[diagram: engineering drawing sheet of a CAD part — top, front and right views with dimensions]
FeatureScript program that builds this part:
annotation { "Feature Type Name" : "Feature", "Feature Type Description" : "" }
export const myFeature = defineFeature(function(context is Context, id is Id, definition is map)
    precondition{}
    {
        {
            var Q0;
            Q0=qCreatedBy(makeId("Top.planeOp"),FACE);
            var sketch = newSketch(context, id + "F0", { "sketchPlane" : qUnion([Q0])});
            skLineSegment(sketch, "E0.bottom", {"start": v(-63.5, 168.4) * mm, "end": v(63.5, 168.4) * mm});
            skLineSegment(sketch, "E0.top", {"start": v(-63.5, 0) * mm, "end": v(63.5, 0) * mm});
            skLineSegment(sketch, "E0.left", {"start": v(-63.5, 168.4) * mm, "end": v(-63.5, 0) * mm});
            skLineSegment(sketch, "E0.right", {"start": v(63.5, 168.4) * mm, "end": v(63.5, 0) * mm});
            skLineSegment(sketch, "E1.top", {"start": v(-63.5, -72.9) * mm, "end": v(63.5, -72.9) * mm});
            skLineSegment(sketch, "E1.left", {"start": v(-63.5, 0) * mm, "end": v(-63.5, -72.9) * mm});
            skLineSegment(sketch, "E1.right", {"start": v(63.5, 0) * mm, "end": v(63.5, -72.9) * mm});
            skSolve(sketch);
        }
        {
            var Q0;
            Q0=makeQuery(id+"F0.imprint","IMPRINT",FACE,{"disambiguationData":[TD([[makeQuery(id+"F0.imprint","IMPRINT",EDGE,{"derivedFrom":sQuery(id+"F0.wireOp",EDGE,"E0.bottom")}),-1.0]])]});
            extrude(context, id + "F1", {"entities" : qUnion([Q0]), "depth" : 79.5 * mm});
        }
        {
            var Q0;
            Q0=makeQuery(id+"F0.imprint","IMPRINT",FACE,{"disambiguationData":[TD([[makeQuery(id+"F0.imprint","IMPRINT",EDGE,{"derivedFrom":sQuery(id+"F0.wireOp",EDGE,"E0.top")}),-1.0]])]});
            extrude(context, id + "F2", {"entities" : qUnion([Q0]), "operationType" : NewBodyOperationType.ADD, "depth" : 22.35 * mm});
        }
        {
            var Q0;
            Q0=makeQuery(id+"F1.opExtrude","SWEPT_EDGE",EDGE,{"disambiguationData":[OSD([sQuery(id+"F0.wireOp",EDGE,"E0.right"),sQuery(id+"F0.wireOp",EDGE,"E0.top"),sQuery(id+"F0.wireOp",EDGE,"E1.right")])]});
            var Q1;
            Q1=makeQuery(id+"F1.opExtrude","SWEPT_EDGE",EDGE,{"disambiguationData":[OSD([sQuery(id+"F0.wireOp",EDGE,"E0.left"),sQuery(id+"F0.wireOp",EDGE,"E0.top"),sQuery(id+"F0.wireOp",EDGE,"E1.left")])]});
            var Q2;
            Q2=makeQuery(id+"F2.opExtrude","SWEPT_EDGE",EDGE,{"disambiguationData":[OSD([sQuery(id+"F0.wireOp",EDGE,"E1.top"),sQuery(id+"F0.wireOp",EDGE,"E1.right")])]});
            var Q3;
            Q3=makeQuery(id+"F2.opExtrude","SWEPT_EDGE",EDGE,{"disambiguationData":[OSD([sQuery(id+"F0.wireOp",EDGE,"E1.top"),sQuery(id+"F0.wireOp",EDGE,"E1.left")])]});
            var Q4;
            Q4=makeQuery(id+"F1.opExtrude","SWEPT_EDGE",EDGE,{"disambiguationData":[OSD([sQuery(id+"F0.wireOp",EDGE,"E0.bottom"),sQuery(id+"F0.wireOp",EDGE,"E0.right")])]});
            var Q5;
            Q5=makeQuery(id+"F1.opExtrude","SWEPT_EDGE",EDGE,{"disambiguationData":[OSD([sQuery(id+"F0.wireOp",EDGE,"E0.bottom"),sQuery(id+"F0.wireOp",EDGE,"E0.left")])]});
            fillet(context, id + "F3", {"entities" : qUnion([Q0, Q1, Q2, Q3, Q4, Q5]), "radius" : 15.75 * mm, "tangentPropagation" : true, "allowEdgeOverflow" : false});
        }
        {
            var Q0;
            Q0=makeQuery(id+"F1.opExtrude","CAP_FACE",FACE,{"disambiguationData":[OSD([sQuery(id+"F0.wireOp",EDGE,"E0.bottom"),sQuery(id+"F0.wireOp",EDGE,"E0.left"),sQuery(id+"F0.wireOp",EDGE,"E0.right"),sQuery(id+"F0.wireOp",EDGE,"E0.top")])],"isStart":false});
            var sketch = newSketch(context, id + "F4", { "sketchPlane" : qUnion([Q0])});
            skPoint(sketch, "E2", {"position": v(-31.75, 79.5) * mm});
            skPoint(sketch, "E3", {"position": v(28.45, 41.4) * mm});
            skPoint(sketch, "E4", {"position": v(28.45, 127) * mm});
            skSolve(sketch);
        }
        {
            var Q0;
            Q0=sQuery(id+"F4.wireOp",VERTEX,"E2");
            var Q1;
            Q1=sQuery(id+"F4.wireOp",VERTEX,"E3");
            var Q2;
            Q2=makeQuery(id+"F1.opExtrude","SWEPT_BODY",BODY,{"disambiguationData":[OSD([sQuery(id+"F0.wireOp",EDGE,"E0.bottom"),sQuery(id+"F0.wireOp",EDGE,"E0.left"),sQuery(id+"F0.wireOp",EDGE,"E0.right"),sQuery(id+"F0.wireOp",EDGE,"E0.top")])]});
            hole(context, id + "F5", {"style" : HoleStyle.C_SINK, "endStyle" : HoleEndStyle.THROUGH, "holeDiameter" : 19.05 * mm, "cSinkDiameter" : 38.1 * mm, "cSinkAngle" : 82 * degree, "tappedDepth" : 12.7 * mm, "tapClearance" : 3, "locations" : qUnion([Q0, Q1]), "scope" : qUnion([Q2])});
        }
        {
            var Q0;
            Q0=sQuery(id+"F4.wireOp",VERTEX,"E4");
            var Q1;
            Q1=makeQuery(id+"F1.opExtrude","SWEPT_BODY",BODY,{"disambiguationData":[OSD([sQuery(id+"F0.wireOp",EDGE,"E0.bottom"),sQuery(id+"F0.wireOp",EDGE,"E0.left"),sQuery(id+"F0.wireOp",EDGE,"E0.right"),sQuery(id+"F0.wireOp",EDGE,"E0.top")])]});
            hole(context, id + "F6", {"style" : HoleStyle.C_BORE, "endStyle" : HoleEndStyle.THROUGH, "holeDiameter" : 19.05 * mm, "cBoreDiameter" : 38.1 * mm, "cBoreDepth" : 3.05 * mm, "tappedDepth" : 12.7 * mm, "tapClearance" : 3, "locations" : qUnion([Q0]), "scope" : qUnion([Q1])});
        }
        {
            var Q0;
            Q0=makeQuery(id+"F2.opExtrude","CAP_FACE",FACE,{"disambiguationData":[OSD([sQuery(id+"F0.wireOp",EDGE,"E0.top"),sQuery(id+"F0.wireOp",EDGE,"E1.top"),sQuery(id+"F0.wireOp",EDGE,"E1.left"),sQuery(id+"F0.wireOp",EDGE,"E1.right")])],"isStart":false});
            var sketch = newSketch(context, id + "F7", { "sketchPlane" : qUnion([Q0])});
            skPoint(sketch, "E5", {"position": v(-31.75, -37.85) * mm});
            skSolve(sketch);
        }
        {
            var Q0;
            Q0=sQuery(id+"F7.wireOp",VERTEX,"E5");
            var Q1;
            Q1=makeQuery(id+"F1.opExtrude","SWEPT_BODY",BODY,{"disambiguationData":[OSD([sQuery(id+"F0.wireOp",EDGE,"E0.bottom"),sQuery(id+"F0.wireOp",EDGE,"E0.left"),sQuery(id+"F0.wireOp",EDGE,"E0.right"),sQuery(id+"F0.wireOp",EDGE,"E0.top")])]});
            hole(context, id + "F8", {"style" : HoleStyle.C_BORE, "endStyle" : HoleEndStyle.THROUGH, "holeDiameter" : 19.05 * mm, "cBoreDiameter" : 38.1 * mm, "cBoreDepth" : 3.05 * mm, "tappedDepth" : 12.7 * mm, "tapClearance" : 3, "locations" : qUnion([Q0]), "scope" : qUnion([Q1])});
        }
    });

▸ **Aim of the task**
Write out everything from the start of the records down to the line containing "export const myFeature", including that line, copying each line unchanged.

▸ **Correct result**
[diagram: engineering drawing sheet of a CAD part — top, front and right views with dimensions]
FeatureScript program that builds this part:
annotation { "Feature Type Name" : "Feature", "Feature Type Description" : "" }
export const myFeature = defineFeature(function(context is Context, id is Id, definition is map)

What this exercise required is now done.